## Excerpt to read
China’s export advantage is being squeezed by soaring sea freight prices and rising raw material costs
- Many Chinese manufacturers are being forced to pass on surging shipping costs and rising commodity prices to importers
- But some manufacturers of low-value goods have started cutting back on production and turning away orders to preserve margins
Chinese exporters are being hurt by sky-high freight costs and rising raw material prices, rather than falling demand for goods from developed countries that are ready to reopen their factories, manufacturers say.
Freight prices have jumped more than 400 per cent from their lowest point last year, according to the Shanghai Containerised Freight Index, causing importers to question the economic viability of buying from China.
Lu Zhengwei, chief economist at China Industrial Bank, said freight costs as a proportion of total export expenses were no longer trending down, as they were before the coronavirus pandemic began.
“It should be pointed out that the impact of rising freight costs on exports of various industries is not balanced,” Lu said in a note last month.
“Goods with high unit value and small volume are less sensitive to rising freight costs, while goods with low unit value but are large in volume are more sensitive to rising freight costs.”

## Exercise tasks
• 1. In the article on China's exports, restate the paragraph beginning "Freight prices have jumped" in a single shorter sentence that keeps its main facts.
• 2. Extend the article on China's exports with a few more paragraphs, starting after its final sentence.

## Entries shown
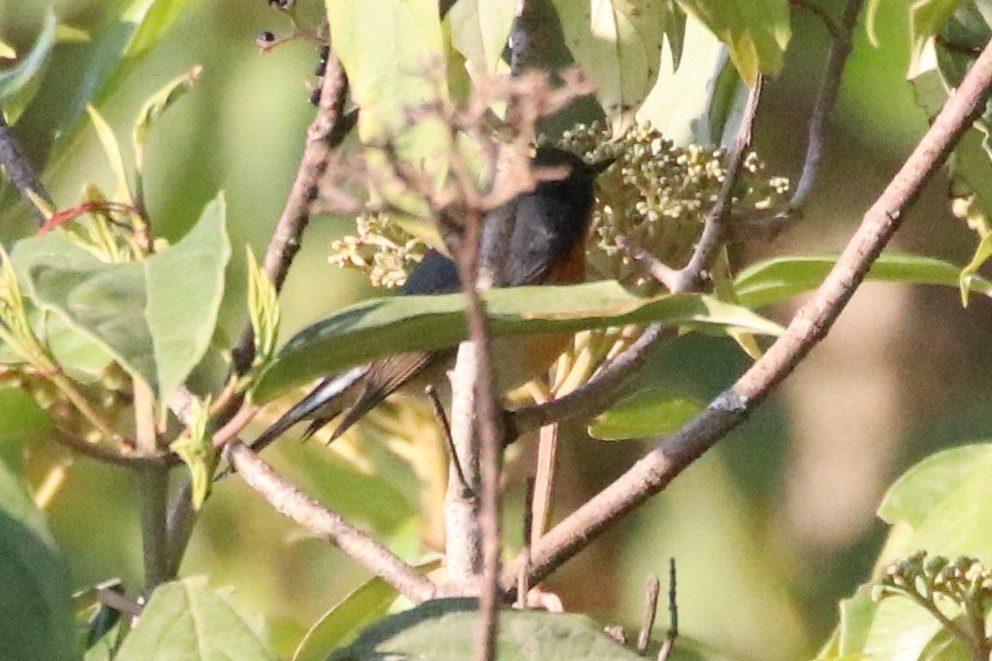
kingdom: Animalia
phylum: Chordata
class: Aves
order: Passeriformes
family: Muscicapidae
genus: Ficedula
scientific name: Ficedula erithacus
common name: Slaty-backed flycatcher
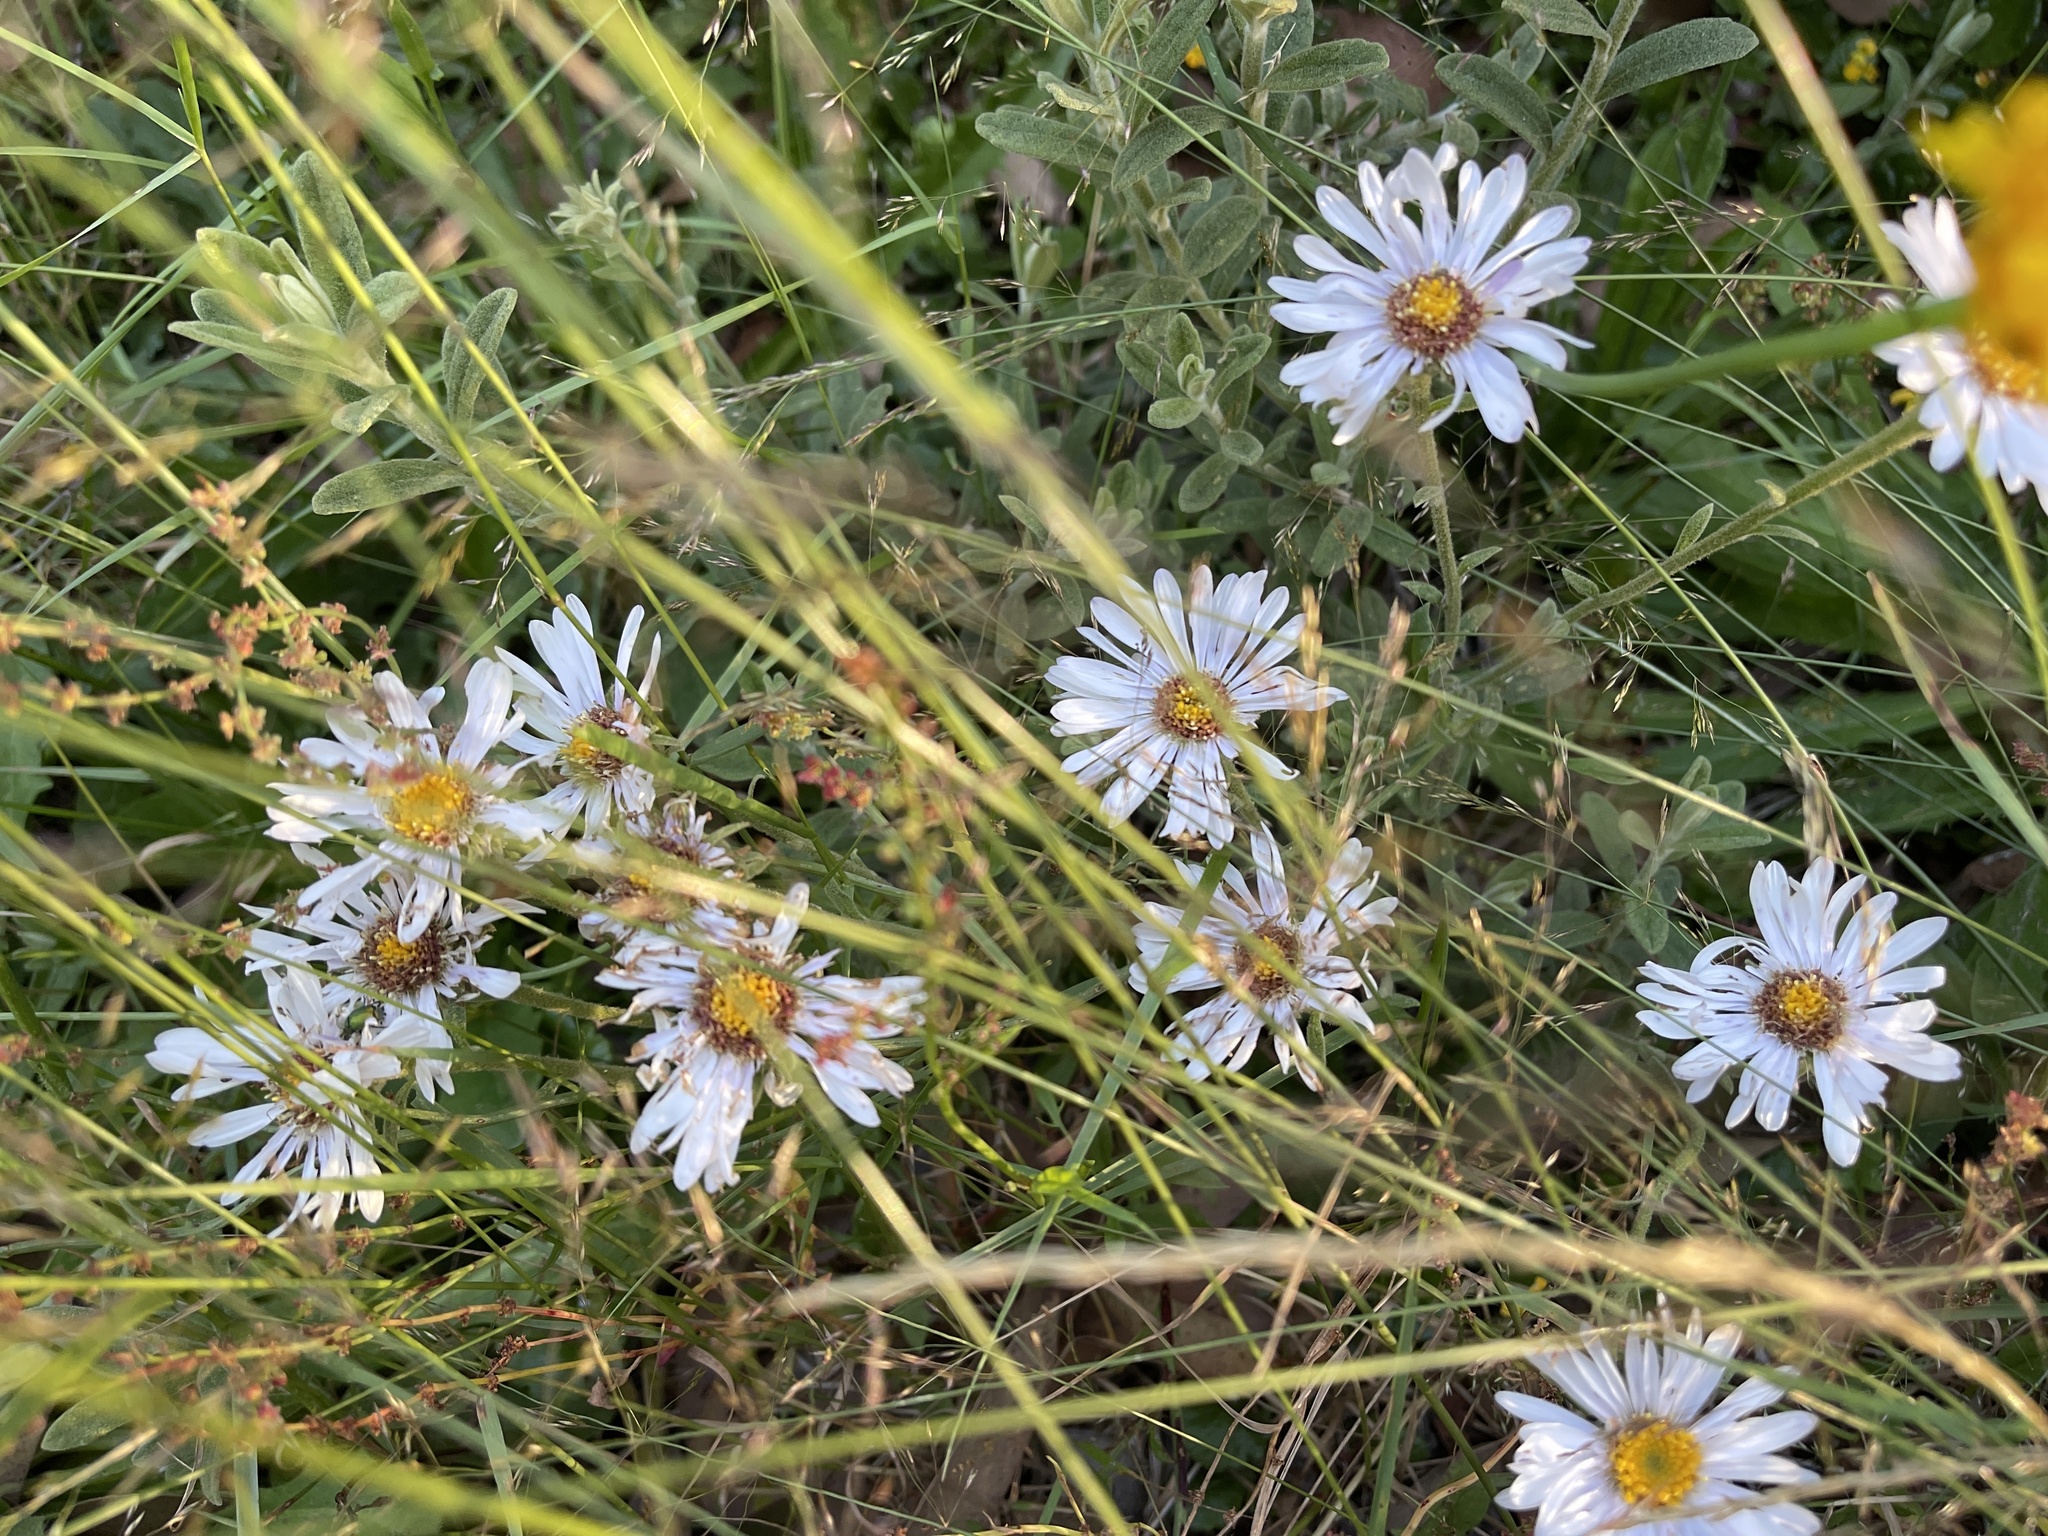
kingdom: Plantae
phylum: Tracheophyta
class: Magnoliopsida
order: Asterales
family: Asteraceae
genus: Olearia
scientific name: Olearia frostii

## Expected responses
• 1. The Shanghai Containerised Freight Index shows freight prices up more than 400 percent from last year's low, which has led importers to question whether buying from China still makes economic sense.

• 2.
One of the reasons labour-intensive products such as toys and other Christmas goods from China are so price competitive is because they are sent by the cheapest mode of transport – shipping.
But as sea freight prices have surged in the past 18 months, some importers have started to scale back their buying, according to Celery Li, a sales manager at a Dongguan-based toy company.
Li, whose company exports playing cards and board games to North America and Australia, said many clients had cancelled orders over the past two months after her company raised prices on the back of surging raw material and freight costs.
Li said her company’s Christmas orders from the United States and Australia even declined this year compared to 2020, when the pandemic was far from under control.
“We are supposed to be really busy from May to October each year, but we haven’t had any peak season this year,” Li said.
To cope, many producers of low-value goods such as Li’s company have started cutting back on production and turning away orders to preserve their margins.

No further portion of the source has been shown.